# grub2 и загрузка ядра

## dartNNN

Пытался установить gentoo. Почти получилось :Smile:  Ставлю на машину, где уже стоит Ubuntu 10.04 LTS (такая попсовая система) и grub2. Все делал по хэндбуку (перечитывал раза 4).

Собственно проблема в том, что никак не получается подружить grub2 и ядро.

Прописывал в конфиге загрузку разными вариантами:

root=UUID=<сюда вписывал ууид диска>

root=/dev/sdb3

realroot=/dev/sdb3

пробовал даже без прописывания root (когда собирал ядро для убунты именно этот вариант сработал :Smile: )
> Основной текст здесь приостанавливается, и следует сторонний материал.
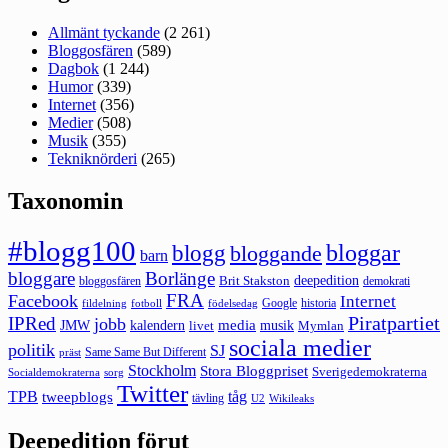
Allmänt tyckande
(2 261)
Bloggosfären
(589)
Dagbok
(1 244)
Humor
(339)
Internet
(356)
Medier
(508)
Musik
(355)
Tekniknörderi
(265)
Taxonomin
#blogg100
bloggar
blogg
bloggande
barn
bloggare
Borlänge
deepedition
Brit Stakston
bloggosfären
demokrati
FRA
Facebook
Internet
Google
historia
fildelning
fotboll
födelsedag
Piratpartiet
IPRed
jobb
kalendern
media
JMW
livet
musik
Mymlan
sociala medier
politik
SJ
Same Same But Different
präst
Stockholm
Stora Bloggpriset
Sverigedemokraterna
sorg
Socialdemokraterna
Twitter
TPB
tåg
tweepblogs
tävling
U2
Wikileaks
Deepedition förut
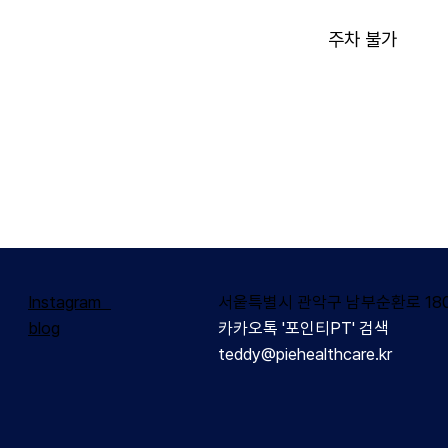
주차 불가
Instagram
서웉특별시 관악구 남부순환로 180
blog
카카오톡 '포인티PT' 검색
teddy@piehealthcare.kr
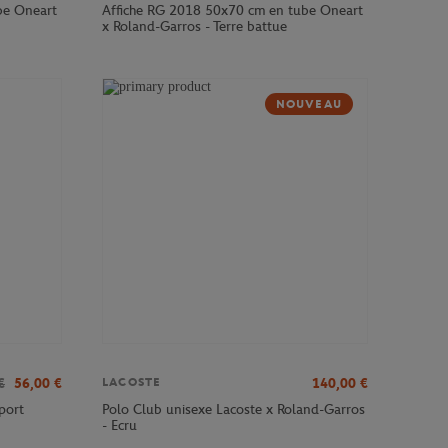
be Oneart
Affiche RG 2018 50x70 cm en tube Oneart
x Roland-Garros - Terre battue
NOUVEAU
€
56,00
€
140,00
€
LACOSTE
port
Polo Club unisexe Lacoste x Roland-Garros
- Ecru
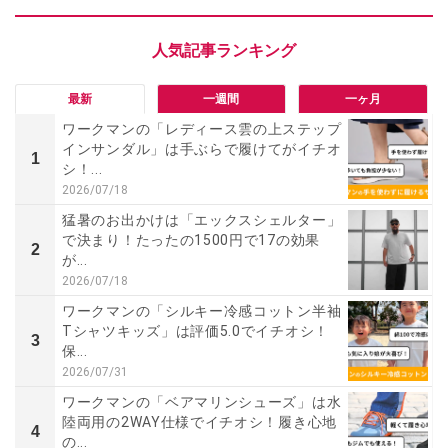
最新
一週間
一ヶ月
ワークマンの「レディース雲の上ステップ
インサンダル」は手ぶらで履けてがイチオ
1
シ！...
2026/07/18
猛暑のお出かけは「エックスシェルター」
で決まり！たったの1500円で17の効果
2
が...
2026/07/18
ワークマンの「シルキー冷感コットン半袖
Tシャツキッズ」は評価5.0でイチオシ！
3
保...
2026/07/31
ワークマンの「ベアマリンシューズ」は水
陸両用の2WAY仕様でイチオシ！履き心地
4
の...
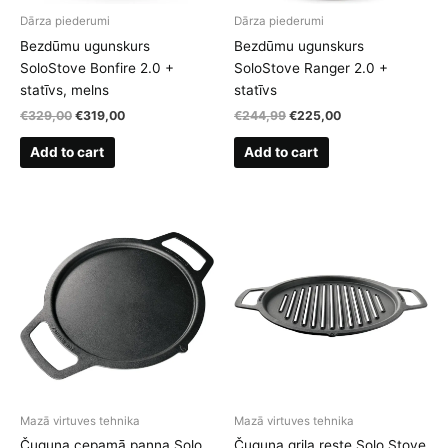
Dārza piederumi
Dārza piederumi
Bezdūmu ugunskurs
Bezdūmu ugunskurs
SoloStove Bonfire 2.0 +
SoloStove Ranger 2.0 +
statīvs, melns
statīvs
Original
Current
Original
Current
€
329,00
€
319,00
€
244,99
€
225,00
price
price
price
price
was:
is:
was:
is:
Add to cart
Add to cart
€329,00.
€319,00.
€244,99.
€225,00.
Mazā virtuves tehnika
Mazā virtuves tehnika
Čuguna cepamā panna Solo
Čuguna grila reste Solo Stove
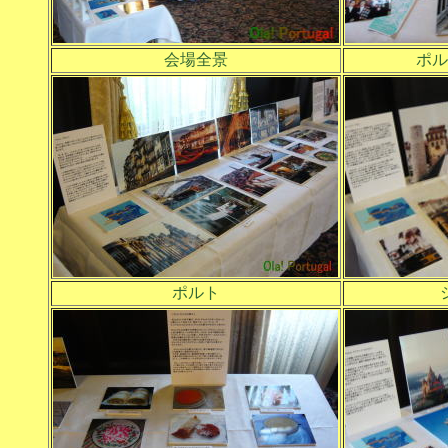
会場全景
ポル
ポルト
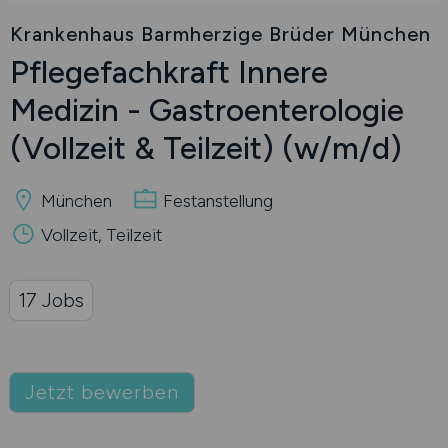
Krankenhaus Barmherzige Brüder München
Pflegefachkraft Innere
Medizin - Gastroenterologie
(Vollzeit & Teilzeit)
(w/m/d)
München
Festanstellung
Vollzeit, Teilzeit
17 Jobs
Jetzt bewerben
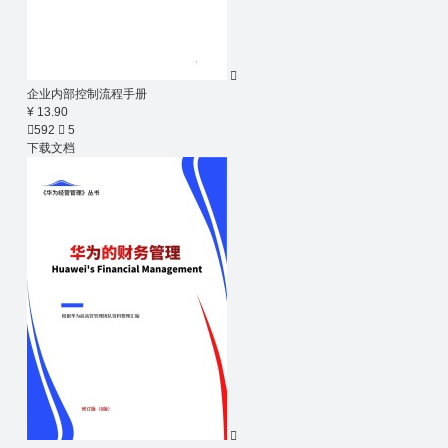

企业内部控制流程手册
¥ 13.90

592

5
下载文档

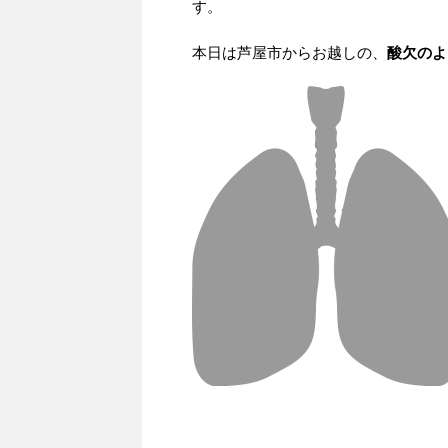
す。
本日は芦屋市からお越しの、
酸欠のよ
На все один ответ: Kernel panic

Что он там точно писал я не помню (неделю назад бросил это дело сейчас вернулся), но смысл в том, что не мог он обнаружить этот диск

Попробовал такую шутку: взял ядро от убунты (вместе с initramfs) скопировал и прописал его в конфиге.

Результат веселый: initramfs загрузился. Далее ругался мол cannot mount /proc, cannot mount /dev и еще что-то в том же духе и загружал BusyBox

Кто-нибудь скажет куда и где копать?

----------

## alk

во втором грабе иная нумерация разделов.

вообще конфиг надо показывать

----------

## Revil05

когда я устанавливал gentoo я отключил все винты кроме нужного, установил gentoo, настроил для него grub так чтоб загружался. Потом я включил все винты, раставил их по приоритетам. первый винт у меня с ubuntu 10.04, в ubuntu сделал update-grub и вуаля в списке grub2 появился gentoo  :Smile: 

----------

## fank

find --set-root /dev/ROOT_PARTITION

не?

 *Quote:*   

> На все один ответ: Kernel panic 

 

"unable to mount root partition" - не то?

нет драйвера для mass storage - SATA/PATA/SCSI

----------